● Prompt: Only an exact, complete copy of the listing will serve as the answer.

● Dataset excerpt:

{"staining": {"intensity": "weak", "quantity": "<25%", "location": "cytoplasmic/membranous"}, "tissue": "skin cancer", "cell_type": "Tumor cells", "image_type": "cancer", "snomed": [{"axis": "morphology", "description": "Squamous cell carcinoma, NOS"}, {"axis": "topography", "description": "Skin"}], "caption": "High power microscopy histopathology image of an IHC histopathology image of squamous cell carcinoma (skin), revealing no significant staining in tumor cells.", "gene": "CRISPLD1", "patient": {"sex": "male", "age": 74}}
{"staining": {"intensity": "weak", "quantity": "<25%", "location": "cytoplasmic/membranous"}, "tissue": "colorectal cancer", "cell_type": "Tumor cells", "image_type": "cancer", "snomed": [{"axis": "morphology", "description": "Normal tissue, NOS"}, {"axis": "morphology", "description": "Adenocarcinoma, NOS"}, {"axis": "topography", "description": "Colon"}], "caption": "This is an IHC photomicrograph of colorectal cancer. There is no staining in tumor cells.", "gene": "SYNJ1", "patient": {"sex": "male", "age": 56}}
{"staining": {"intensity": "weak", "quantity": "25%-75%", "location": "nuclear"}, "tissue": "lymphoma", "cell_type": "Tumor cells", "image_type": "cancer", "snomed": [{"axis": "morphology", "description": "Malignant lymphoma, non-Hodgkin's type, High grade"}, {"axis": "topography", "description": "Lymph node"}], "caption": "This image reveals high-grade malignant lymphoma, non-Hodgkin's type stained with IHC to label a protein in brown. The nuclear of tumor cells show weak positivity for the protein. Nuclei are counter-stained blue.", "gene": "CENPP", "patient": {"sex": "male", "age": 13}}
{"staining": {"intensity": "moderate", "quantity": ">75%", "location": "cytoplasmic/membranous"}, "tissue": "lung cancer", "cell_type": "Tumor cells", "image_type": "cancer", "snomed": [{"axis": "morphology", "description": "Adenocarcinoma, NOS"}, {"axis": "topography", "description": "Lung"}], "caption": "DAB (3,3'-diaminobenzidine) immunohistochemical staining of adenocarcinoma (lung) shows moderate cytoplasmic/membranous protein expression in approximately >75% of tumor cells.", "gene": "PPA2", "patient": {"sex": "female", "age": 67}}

● Expected answer:
{"staining": {"intensity": "weak", "quantity": "<25%", "location": "cytoplasmic/membranous"}, "tissue": "skin cancer", "cell_type": "Tumor cells", "image_type": "cancer", "snomed": [{"axis": "morphology", "description": "Squamous cell carcinoma, NOS"}, {"axis": "topography", "description": "Skin"}], "caption": "High power microscopy histopathology image of an IHC histopathology image of squamous cell carcinoma (skin), revealing no significant staining in tumor cells.", "gene": "CRISPLD1", "patient": {"sex": "male", "age": 74}}
{"staining": {"intensity": "weak", "quantity": "<25%", "location": "cytoplasmic/membranous"}, "tissue": "colorectal cancer", "cell_type": "Tumor cells", "image_type": "cancer", "snomed": [{"axis": "morphology", "description": "Normal tissue, NOS"}, {"axis": "morphology", "description": "Adenocarcinoma, NOS"}, {"axis": "topography", "description": "Colon"}], "caption": "This is an IHC photomicrograph of colorectal cancer. There is no staining in tumor cells.", "gene": "SYNJ1", "patient": {"sex": "male", "age": 56}}
{"staining": {"intensity": "weak", "quantity": "25%-75%", "location": "nuclear"}, "tissue": "lymphoma", "cell_type": "Tumor cells", "image_type": "cancer", "snomed": [{"axis": "morphology", "description": "Malignant lymphoma, non-Hodgkin's type, High grade"}, {"axis": "topography", "description": "Lymph node"}], "caption": "This image reveals high-grade malignant lymphoma, non-Hodgkin's type stained with IHC to label a protein in brown. The nuclear of tumor cells show weak positivity for the protein. Nuclei are counter-stained blue.", "gene": "CENPP", "patient": {"sex": "male", "age": 13}}
{"staining": {"intensity": "moderate", "quantity": ">75%", "location": "cytoplasmic/membranous"}, "tissue": "lung cancer", "cell_type": "Tumor cells", "image_type": "cancer", "snomed": [{"axis": "morphology", "description": "Adenocarcinoma, NOS"}, {"axis": "topography", "description": "Lung"}], "caption": "DAB (3,3'-diaminobenzidine) immunohistochemical staining of adenocarcinoma (lung) shows moderate cytoplasmic/membranous protein expression in approximately >75% of tumor cells.", "gene": "PPA2", "patient": {"sex": "female", "age": 67}}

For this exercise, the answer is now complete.